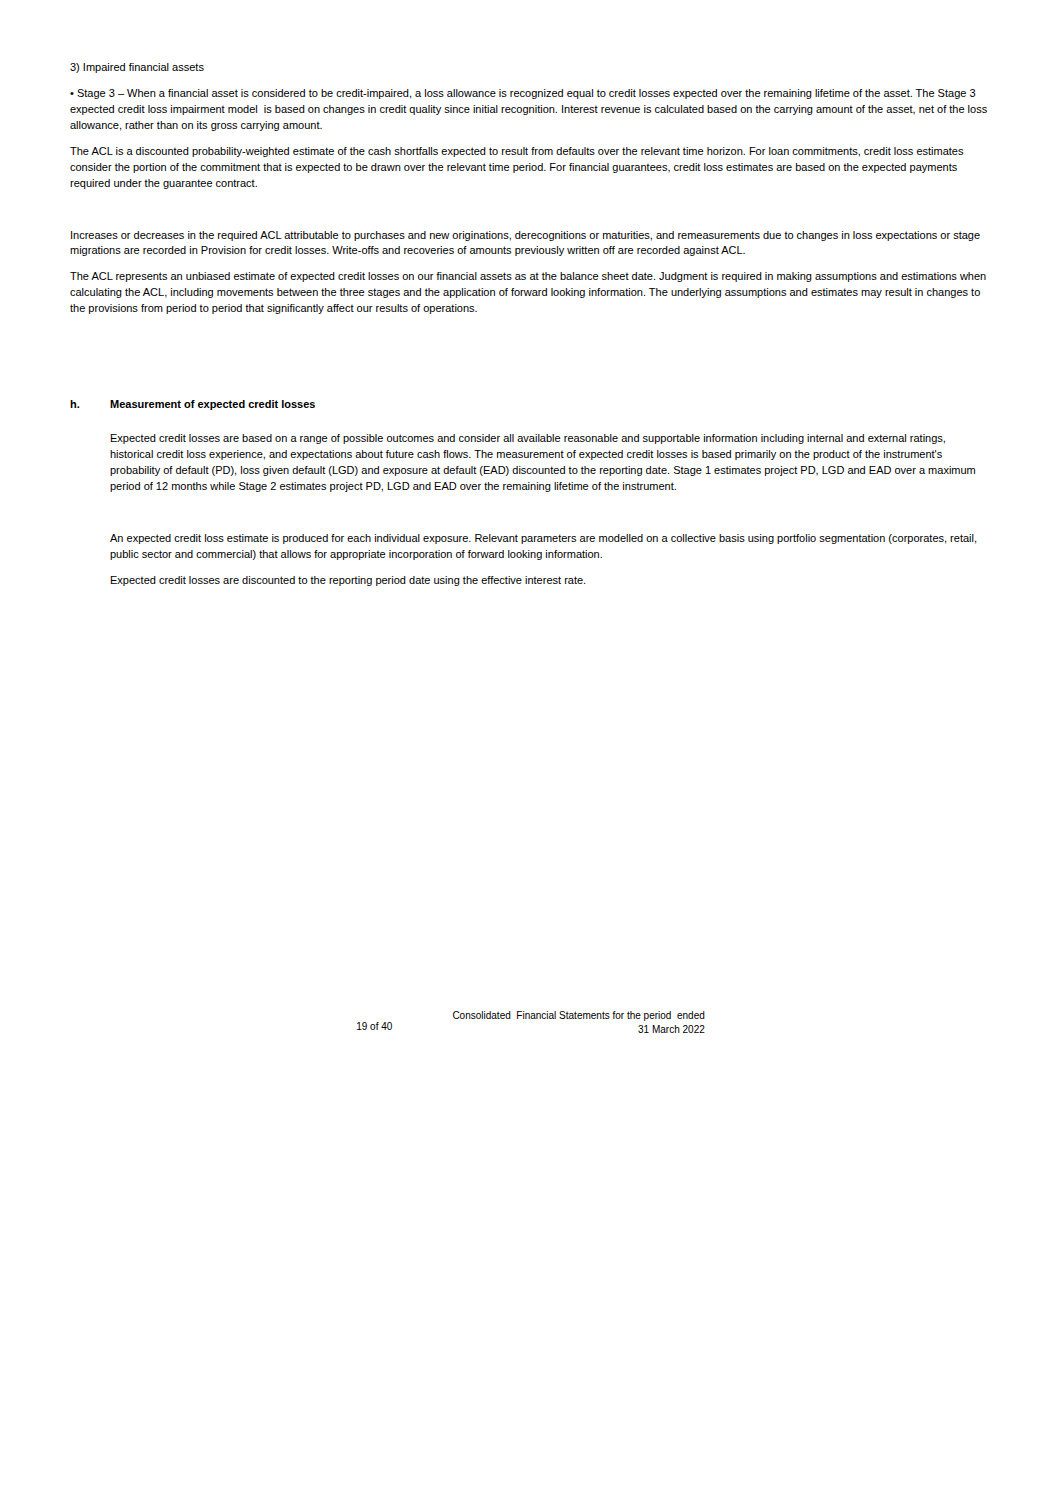3) Impaired financial assets
• Stage 3 – When a financial asset is considered to be credit-impaired, a loss allowance is recognized equal to credit losses expected over the remaining lifetime of the asset. The Stage 3 expected credit loss impairment model is based on changes in credit quality since initial recognition. Interest revenue is calculated based on the carrying amount of the asset, net of the loss allowance, rather than on its gross carrying amount.
The ACL is a discounted probability-weighted estimate of the cash shortfalls expected to result from defaults over the relevant time horizon. For loan commitments, credit loss estimates consider the portion of the commitment that is expected to be drawn over the relevant time period. For financial guarantees, credit loss estimates are based on the expected payments required under the guarantee contract.
Increases or decreases in the required ACL attributable to purchases and new originations, derecognitions or maturities, and remeasurements due to changes in loss expectations or stage migrations are recorded in Provision for credit losses. Write-offs and recoveries of amounts previously written off are recorded against ACL.
The ACL represents an unbiased estimate of expected credit losses on our financial assets as at the balance sheet date. Judgment is required in making assumptions and estimations when calculating the ACL, including movements between the three stages and the application of forward looking information. The underlying assumptions and estimates may result in changes to the provisions from period to period that significantly affect our results of operations.
h.
Measurement of expected credit losses
Expected credit losses are based on a range of possible outcomes and consider all available reasonable and supportable information including internal and external ratings, historical credit loss experience, and expectations about future cash flows. The measurement of expected credit losses is based primarily on the product of the instrument's probability of default (PD), loss given default (LGD) and exposure at default (EAD) discounted to the reporting date. Stage 1 estimates project PD, LGD and EAD over a maximum period of 12 months while Stage 2 estimates project PD, LGD and EAD over the remaining lifetime of the instrument.
An expected credit loss estimate is produced for each individual exposure. Relevant parameters are modelled on a collective basis using portfolio segmentation (corporates, retail, public sector and commercial) that allows for appropriate incorporation of forward looking information.
Expected credit losses are discounted to the reporting period date using the effective interest rate.
19 of 40
Consolidated Financial Statements for the period ended
31 March 2022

■ **Exercise aim**: Determine how many lines in the listing hold the word "using". Give only that figure.

■ **Solution to this task**: 2